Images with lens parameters
###
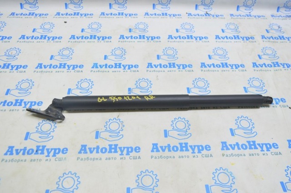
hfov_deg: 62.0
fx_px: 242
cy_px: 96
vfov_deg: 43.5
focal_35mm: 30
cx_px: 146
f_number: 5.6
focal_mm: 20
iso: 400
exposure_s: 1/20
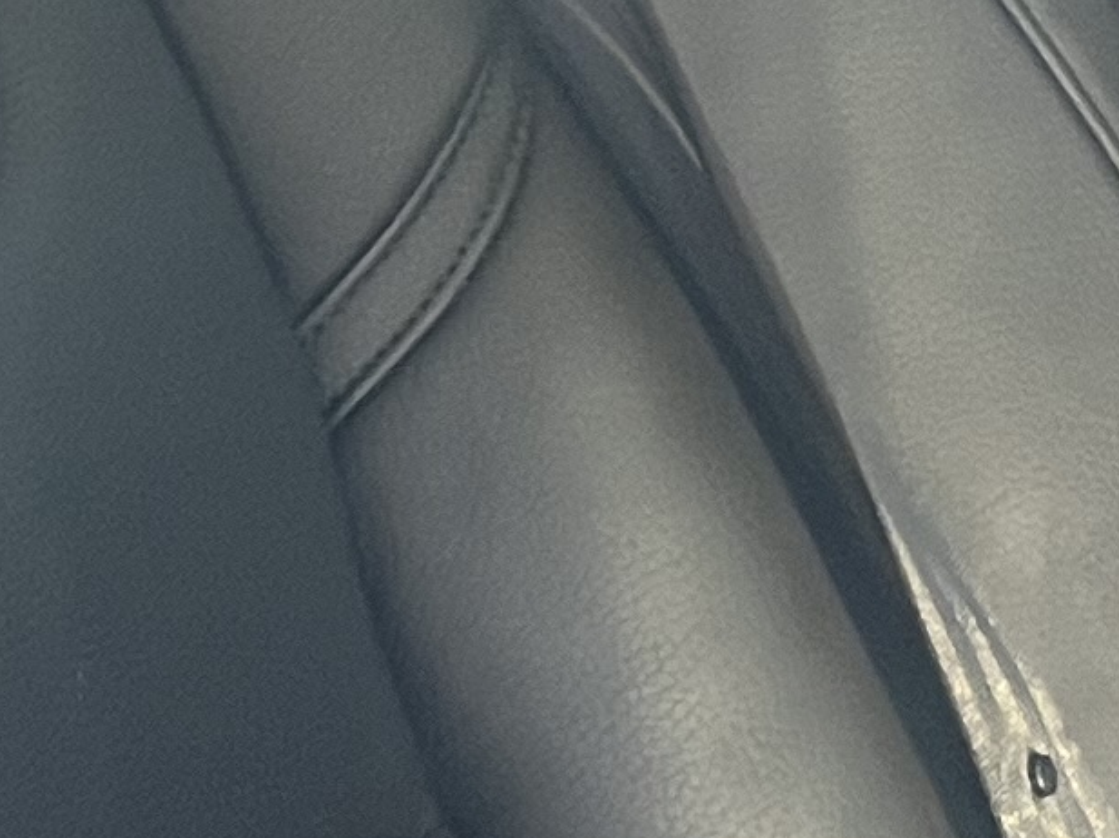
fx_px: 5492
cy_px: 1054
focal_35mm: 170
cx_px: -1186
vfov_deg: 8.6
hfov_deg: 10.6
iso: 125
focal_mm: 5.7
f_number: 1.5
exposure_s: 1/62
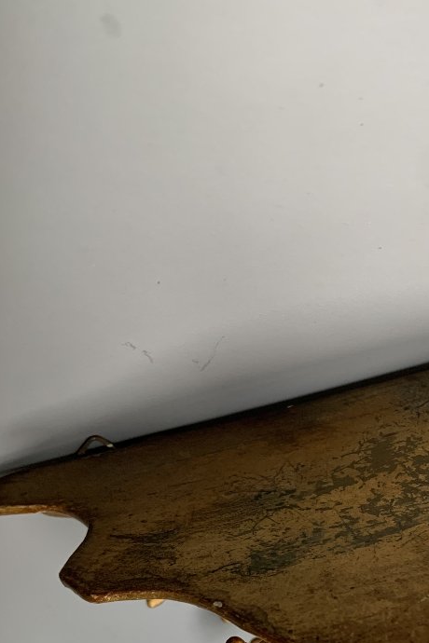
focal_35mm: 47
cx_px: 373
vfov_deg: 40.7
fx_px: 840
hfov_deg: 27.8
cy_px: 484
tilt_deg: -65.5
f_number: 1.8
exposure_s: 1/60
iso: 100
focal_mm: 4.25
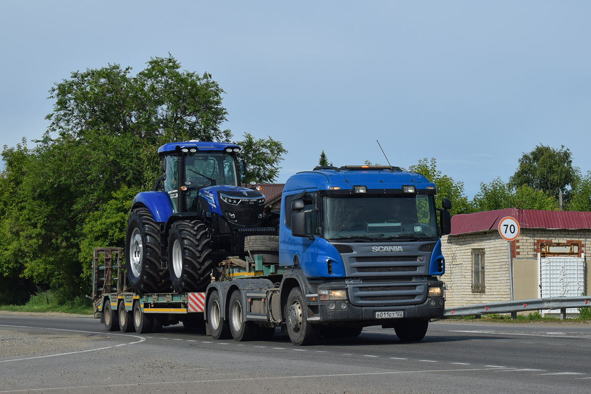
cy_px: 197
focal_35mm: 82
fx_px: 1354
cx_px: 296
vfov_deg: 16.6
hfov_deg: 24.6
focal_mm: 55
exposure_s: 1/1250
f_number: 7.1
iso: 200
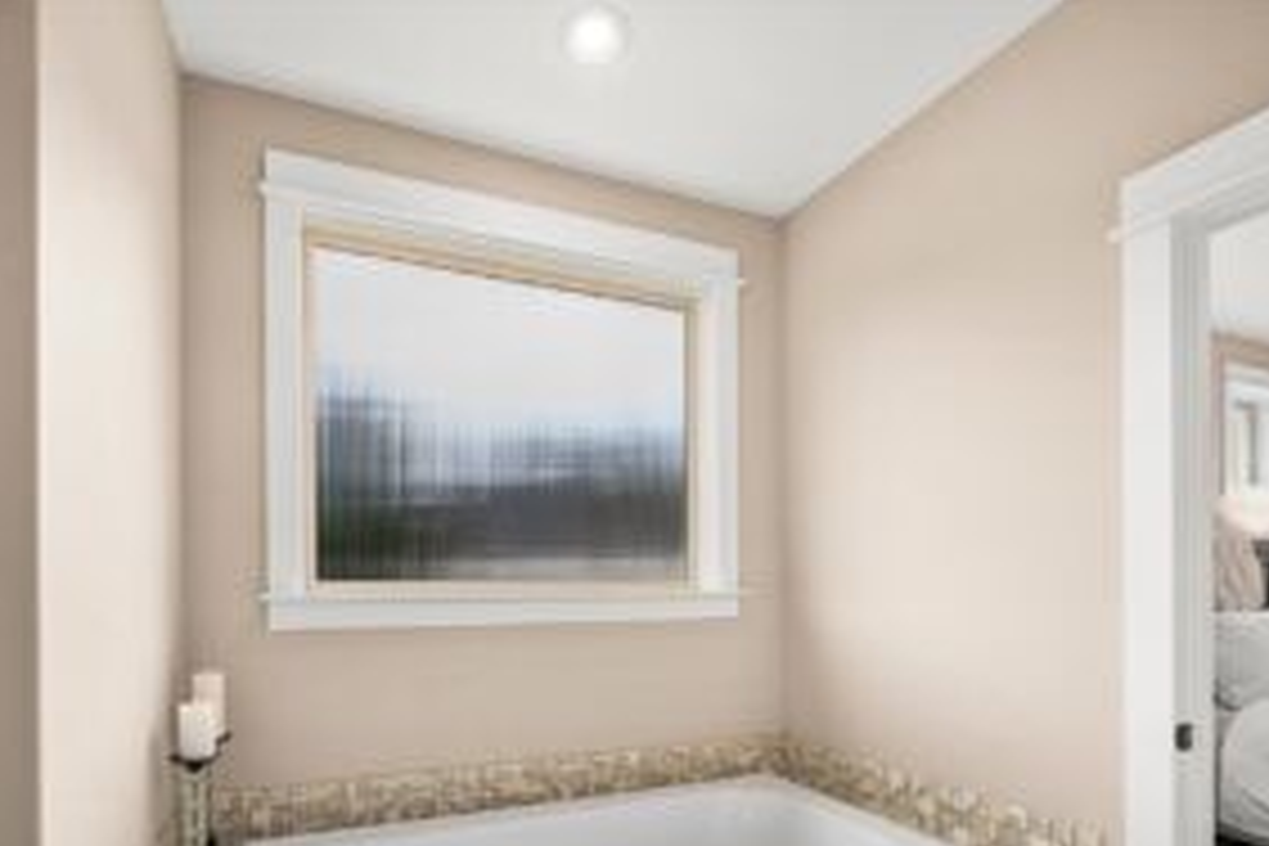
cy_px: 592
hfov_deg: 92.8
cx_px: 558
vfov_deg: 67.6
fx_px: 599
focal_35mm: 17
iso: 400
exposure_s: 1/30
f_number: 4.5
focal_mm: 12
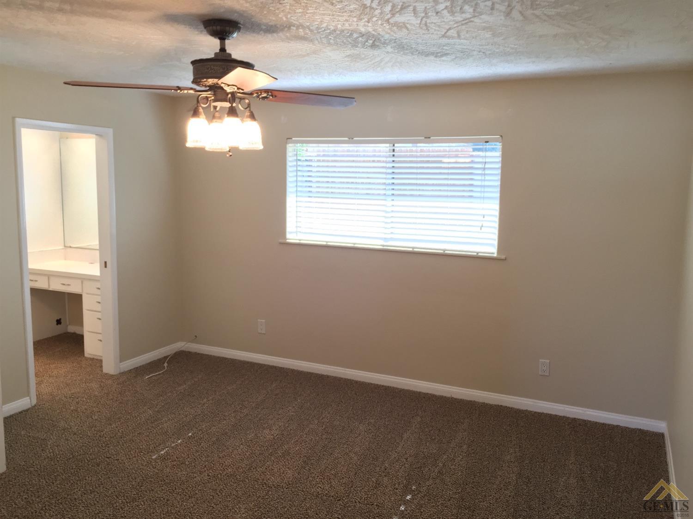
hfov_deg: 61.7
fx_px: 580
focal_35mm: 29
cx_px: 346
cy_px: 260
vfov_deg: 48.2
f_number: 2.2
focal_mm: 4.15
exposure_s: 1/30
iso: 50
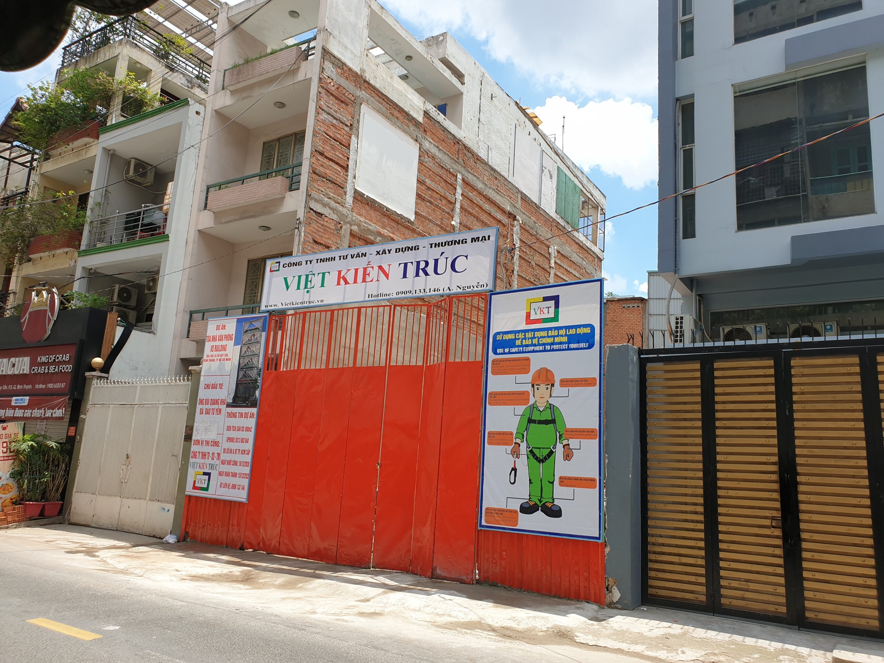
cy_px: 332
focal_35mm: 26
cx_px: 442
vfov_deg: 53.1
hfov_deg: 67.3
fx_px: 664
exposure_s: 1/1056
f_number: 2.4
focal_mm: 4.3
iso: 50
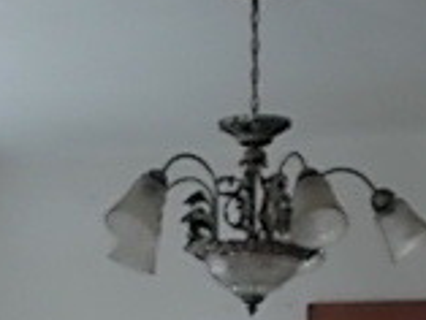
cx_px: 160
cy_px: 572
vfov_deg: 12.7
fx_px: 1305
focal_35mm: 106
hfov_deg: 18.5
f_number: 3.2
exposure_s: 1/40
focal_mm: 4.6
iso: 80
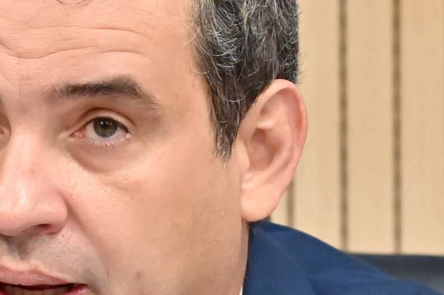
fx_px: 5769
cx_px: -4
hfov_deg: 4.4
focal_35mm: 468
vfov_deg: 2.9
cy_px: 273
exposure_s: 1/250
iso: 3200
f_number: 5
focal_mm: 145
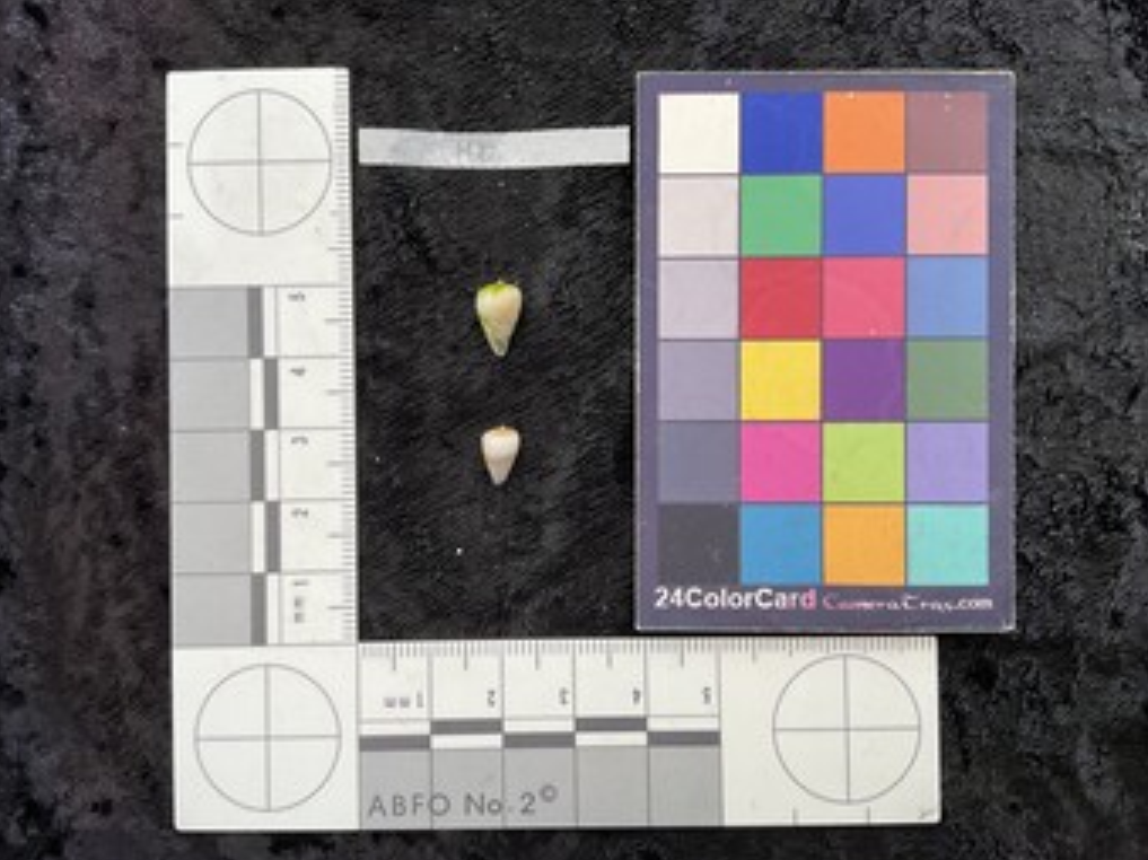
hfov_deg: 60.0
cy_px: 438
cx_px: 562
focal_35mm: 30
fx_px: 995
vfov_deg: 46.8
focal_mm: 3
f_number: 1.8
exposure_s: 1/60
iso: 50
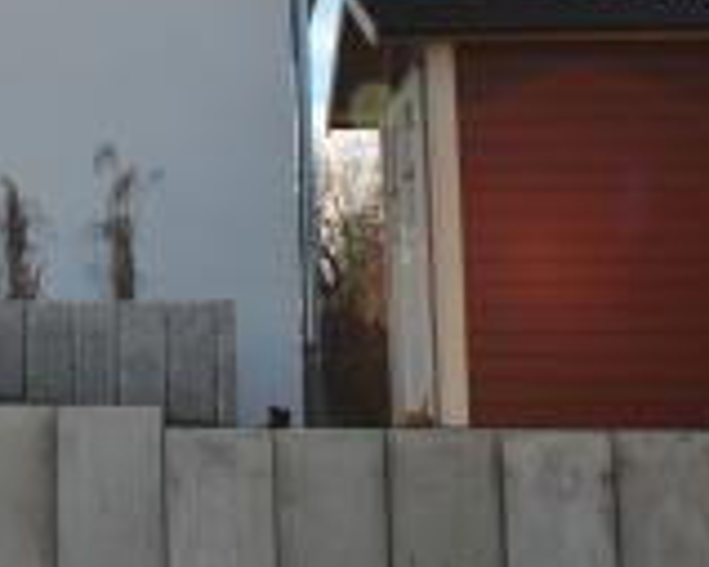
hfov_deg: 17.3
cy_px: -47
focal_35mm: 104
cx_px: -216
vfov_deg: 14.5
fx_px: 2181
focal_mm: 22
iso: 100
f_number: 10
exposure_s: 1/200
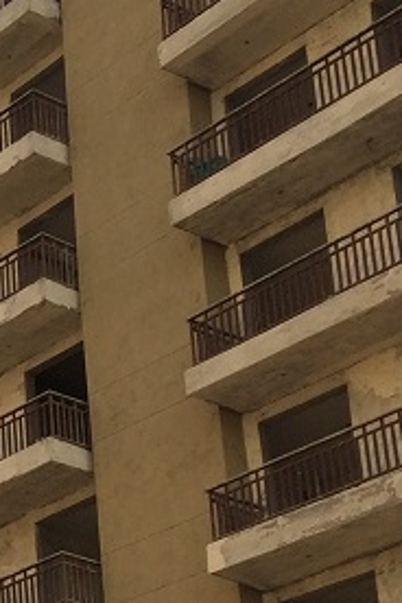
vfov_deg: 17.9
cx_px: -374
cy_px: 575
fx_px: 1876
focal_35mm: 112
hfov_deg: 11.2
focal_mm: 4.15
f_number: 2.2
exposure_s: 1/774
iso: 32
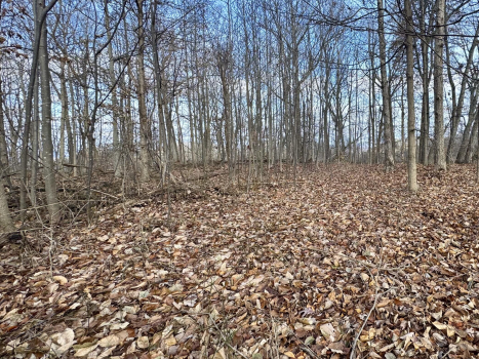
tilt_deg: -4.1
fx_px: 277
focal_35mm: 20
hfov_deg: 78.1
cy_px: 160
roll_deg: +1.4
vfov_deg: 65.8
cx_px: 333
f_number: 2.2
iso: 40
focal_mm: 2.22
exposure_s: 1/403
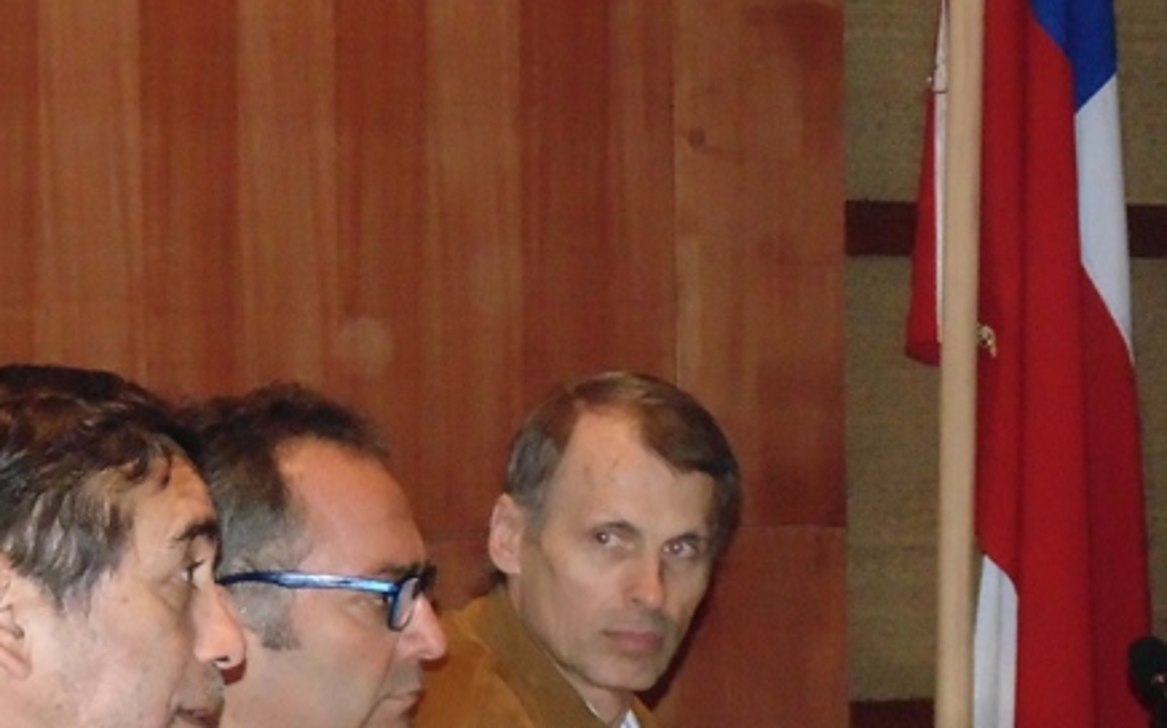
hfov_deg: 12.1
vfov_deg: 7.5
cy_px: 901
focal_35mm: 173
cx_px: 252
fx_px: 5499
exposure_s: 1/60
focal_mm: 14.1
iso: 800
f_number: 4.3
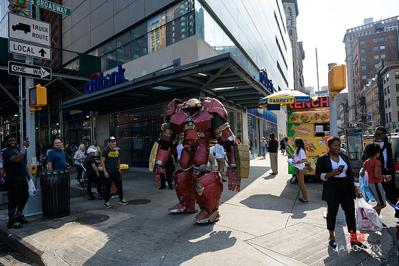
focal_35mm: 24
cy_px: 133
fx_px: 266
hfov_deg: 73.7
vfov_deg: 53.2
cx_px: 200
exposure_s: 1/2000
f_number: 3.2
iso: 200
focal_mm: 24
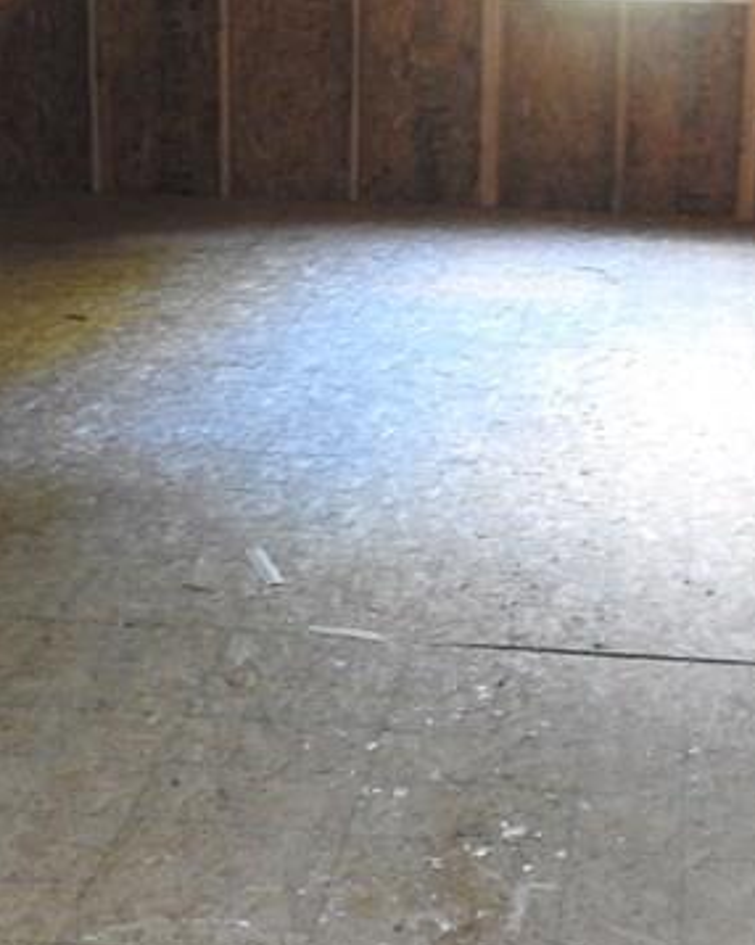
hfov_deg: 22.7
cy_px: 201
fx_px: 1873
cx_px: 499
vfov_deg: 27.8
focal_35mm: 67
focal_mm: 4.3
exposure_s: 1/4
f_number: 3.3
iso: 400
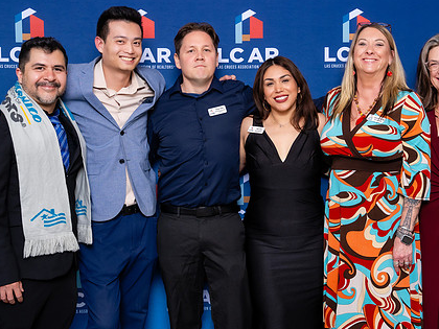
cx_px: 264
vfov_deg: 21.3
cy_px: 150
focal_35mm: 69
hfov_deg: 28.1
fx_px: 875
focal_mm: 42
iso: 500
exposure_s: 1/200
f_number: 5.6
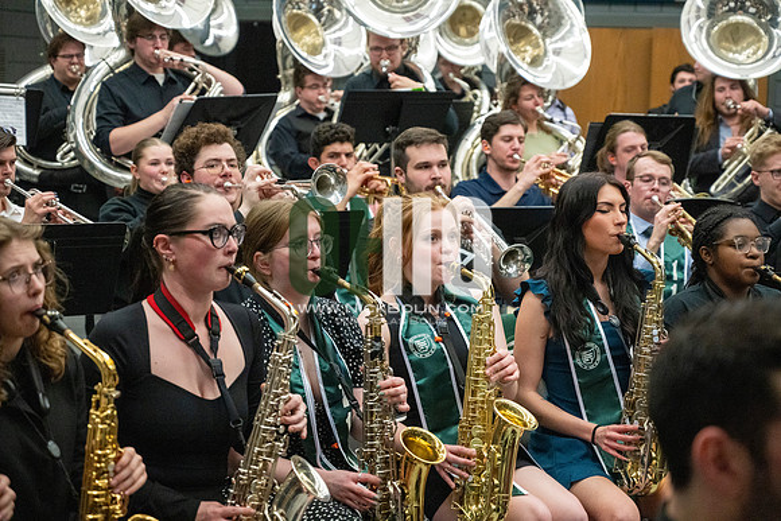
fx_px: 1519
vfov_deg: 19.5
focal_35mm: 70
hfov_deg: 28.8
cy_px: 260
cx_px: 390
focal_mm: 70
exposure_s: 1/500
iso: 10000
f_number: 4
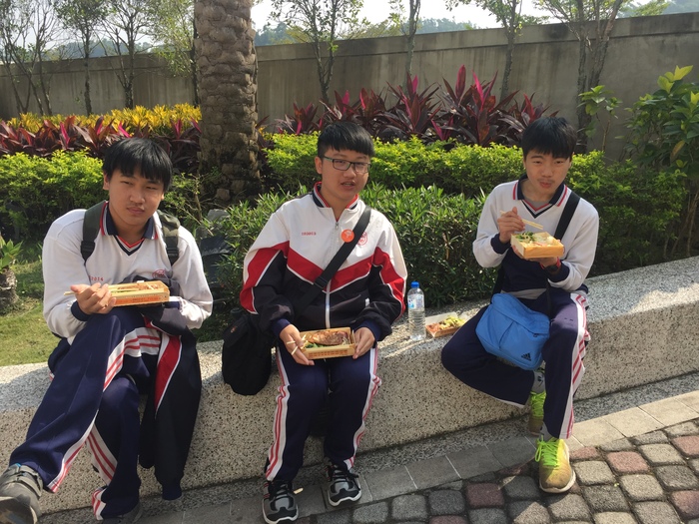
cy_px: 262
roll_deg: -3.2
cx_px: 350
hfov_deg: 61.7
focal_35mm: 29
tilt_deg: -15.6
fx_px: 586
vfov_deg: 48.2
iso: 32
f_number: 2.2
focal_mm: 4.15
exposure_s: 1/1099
###
[TASK REQUIREMENTS]
Give again the stretch of lines above from the one with "f_number: 2.4" through the one with "focal_35mm: 112", both ends kept, and copy no pictures.

[EXERCISE RESULT]
f_number: 2.4
focal_mm: 4.3
iso: 50
cx_px: 160
cy_px: 572
vfov_deg: 12.7
fx_px: 1305
focal_35mm: 106
hfov_deg: 18.5
f_number: 3.2
exposure_s: 1/40
focal_mm: 4.6
iso: 80
fx_px: 5769
cx_px: -4
hfov_deg: 4.4
focal_35mm: 468
vfov_deg: 2.9
cy_px: 273
exposure_s: 1/250
iso: 3200
f_number: 5
focal_mm: 145
hfov_deg: 60.0
cy_px: 438
cx_px: 562
focal_35mm: 30
fx_px: 995
vfov_deg: 46.8
focal_mm: 3
f_number: 1.8
exposure_s: 1/60
iso: 50
hfov_deg: 17.3
cy_px: -47
focal_35mm: 104
cx_px: -216
vfov_deg: 14.5
fx_px: 2181
focal_mm: 22
iso: 100
f_number: 10
exposure_s: 1/200
vfov_deg: 17.9
cx_px: -374
cy_px: 575
fx_px: 1876
focal_35mm: 112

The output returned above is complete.